Wednesday, January 20, 2010

Urban Gleaners-Breaking the bread tossing habbit

Tracy Oseran is the dynamo behind Urban Gleaners, a small food-rescue organization. She started Urban Gleaners about 3 years ago. At first the SW Portland native and her daughter drove around in the family car picking up unserved food from a few Portland restaurants, then delivered it to nonprofits that feed the homeless.
Urgan Gleaners has grown much more since then. Now they have a small warehouse, an Old Town Kitchen and a van of its own. It picks up 40,000 pounds of food each month.
Feeding hungry people inspired Oseran to start out but her work has environmental benefits as well. 40,000 lbs of food saved from a landfill.
The Oregon Food Bank also saves 11,000 tons of food but only to larger quantities of food leaving behind the smaller ones for Oseran.
Trying to keep food out of landfills, Metro provided grants to help out five nonprofits purchase trucks so they could pick up unused food from local restaurants and groceries
. Orseran how now started to deliver food to local schools. Urban Gleaners now delivers to Powellhurst School in Southeast Portland every Tuesday and Thursday. Everything from cereal boxes to canned tuna that can be placed into little backpacks. Kids love the prizes they get to take home.
"I just want to pick up food and take it to people who needed it," Oseran says.
People wishing to volunteer time at Urban Gleaners, or, restaurants and groceries that would like to schedule pick ups, should call 503-226-8061

I not only wanted to highlight a local hero in my eyes but I also wanted to inspire others to do so. Start by contacting your local state ran food bank and asking how you can help. Or maybe as simple as taking your left overs to homeless shelters. Its easy to do and helps out in more ways than one. We could all get a little inspiration from this Oseran.


Ria said...

When my mother worked at a fast food restaurant, they would frequently throw out that day's leftover breadsticks rather than giving them to the local foodbank, saying that if they gave the leftover food to charity once, people would expect them to keep doing it. Apparently wasting food was better to them than feeding the hungry.

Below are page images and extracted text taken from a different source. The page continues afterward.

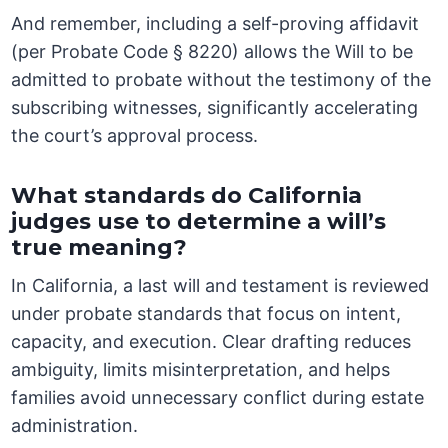
And remember, including a self-proving affidavit
(per Probate Code § 8220) allows the Will to be
admitted to probate without the testimony of the
subscribing witnesses, significantly accelerating
the court’s approval process.
What standards do California
judges use to determine a will’s
true meaning?
In California, a last will and testament is reviewed
under probate standards that focus on intent,
capacity, and execution. Clear drafting reduces
ambiguity, limits misinterpretation, and helps
families avoid unnecessary conflict during estate
administration.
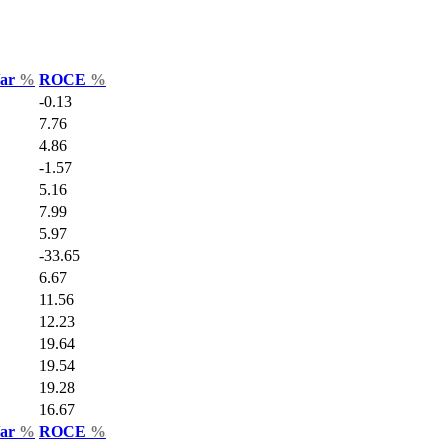
Var
%
ROCE
%
-0.13
7.76
4.86
-1.57
5.16
7.99
5.97
-33.65
6.67
11.56
12.23
19.64
19.54
19.28
16.67
Var
%
ROCE
%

It's disgusting how much restaurants and stores throw away that are still perfectly good to eat. More than once I've been tempted to go Dumpster-diving to supplement my own food stores, since I know how to generally tell if something's worth salvaging or not, and it saves it from going to waste.

It's good to know that there's an entire organization that does that, even if it happens to be nowhere near me.

Amber said...

I volunteer to deliver food to local food pantries from left over food at my local schools. The program here (Beaverton) is called Fork it Over. Your school should have more information - it's a wonderful way to spend an hour during my morning.